That’s a question University of Otago Business School researcher Katharina Ruckstuhl and her colleagues are addressing.
Her research focuses on innovation and Māori business, including developing science capacity to respond to the growing Māori economy.
A joint project with Otago, AUT, Victoria and Waikato is studying whether and how fundamental science relates to Māori concerns, looking at developing processes that help Māori knowledge, expertise and effort be brought into project planning.
Incorporating a Māori perspective into new products and services developed from science and technology research provides unique opportunities. But there are many questions to answer first.
“Māori think about some things differently. For instance, Māori thinking has a whānau and intergenerational perspective. And impact on the environment is important, given that Māori businesses can be located on traditional lands. Collective forms of intellectual property is also something to be considered, particularly with biologically-based products.

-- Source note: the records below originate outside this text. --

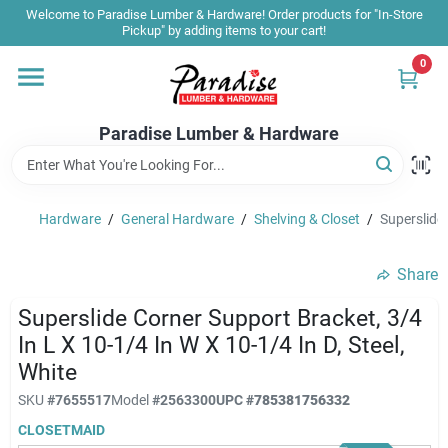
Skip
Welcome to Paradise Lumber & Hardware! Order products for "In-Store
to
Pickup" by adding items to your cart!
content
0
Home
Paradise Lumber & Hardware
Departments
Hardware
/
General Hardware
/
Shelving & Closet
/
Superslide 
Shop By Brand
Share
Sale & Clearance
Superslide Corner Support Bracket, 3/4
In L X 10-1/4 In W X 10-1/4 In D, Steel,
White
Products & Services
SKU
#
7655517
Model
#
2563300
UPC
#
785381756332
CLOSETMAID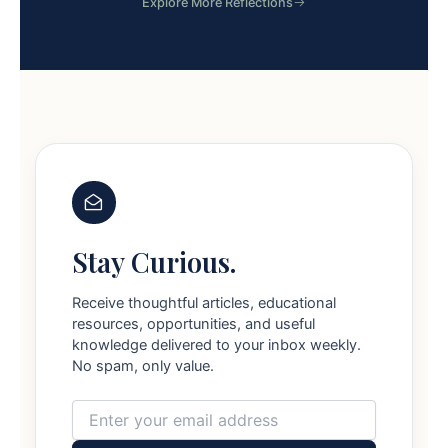
Explore More Reflections
Stay Curious.
Receive thoughtful articles, educational
resources, opportunities, and useful
knowledge delivered to your inbox weekly.
No spam, only value.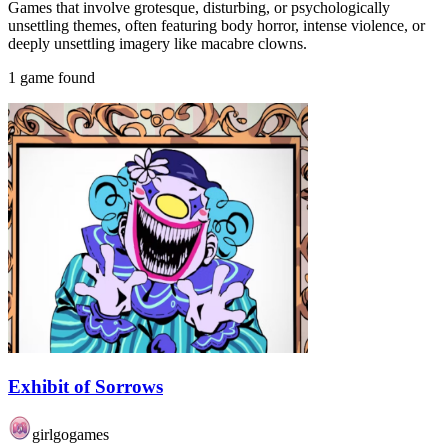
Games that involve grotesque, disturbing, or psychologically
unsettling themes, often featuring body horror, intense violence, or
deeply unsettling imagery like macabre clowns.
1 game found
Exhibit of Sorrows
girlgogames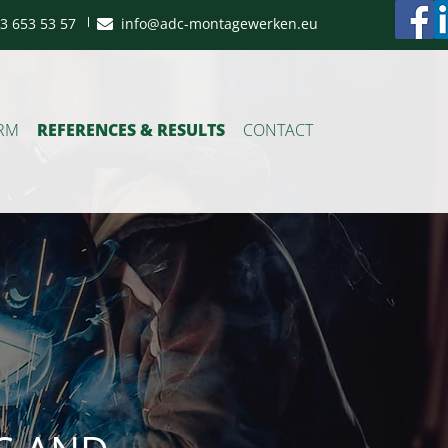
3 653 53 57
info@adc-montagewerken.eu
ORM
REFERENCES & RESULTS
CONTACT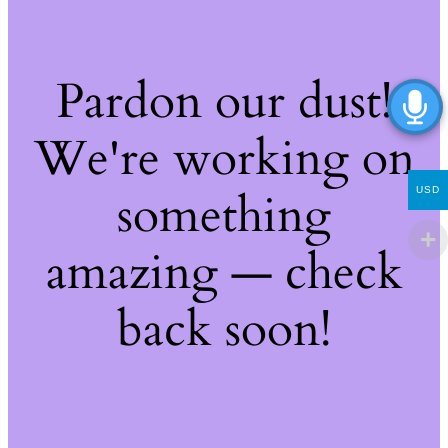
Pardon our dust!
We're working on
something
USD
amazing — check
back soon!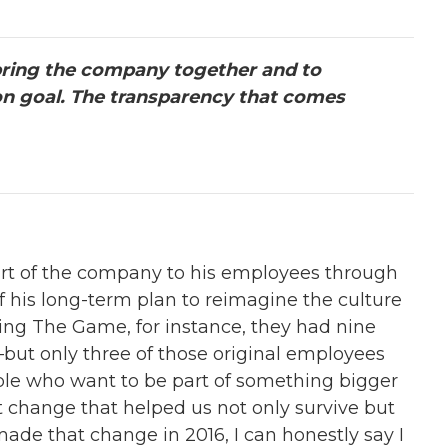
ring the company together and to
on goal. The transparency that comes
l part of the company to his employees through
f his long-term plan to reimagine the culture
ing The Game, for instance, they had nine
ut only three of those original employees
ple who want to be part of something bigger
at change that helped us not only survive but
ade that change in 2016, I can honestly say I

“The project is not just concerned with how scientists consult Māori or provide information to Māori consumers once a product is developed. Rather, the research is looking at ways that the Māori perspective is integrated from the outset.
“We’re therefore studying how academic science entrepreneurs engage with Māori. This helps us to understand how Māori-sourced ideas enable scientists to see new possibilities that might be commercialised for economic or social benefit.”
This has possibilities for brand new innovations. Can new products from oil or farm waste be developed, for example, drawing from the Māori ethic of stewardship? Can Māori knowledge of the environment be used to develop 3D printing using biological products?
“As navigators between science and Māori, we hope this will provide some insight and practical pathways for innovation teams to incorporate the Māori perspective in the future, and to nurture Māori innovation. We would like to find some practical examples of how people are doing this.
“Active collaboration provides different perspectives. We’re looking to see Māori as the innovation ‘architects’ in the high-tech space, maybe even turning the present system on its head - it could ultimately mean a mind-set change across the whole science innovation process.”
Putting indigenous people at the forefront of R & D is not found elsewhere. The team think that incorporating Māori knowledge into science and technology is a unique contribution to the global science effort that should make a difference to Māori and the broader New Zealand community.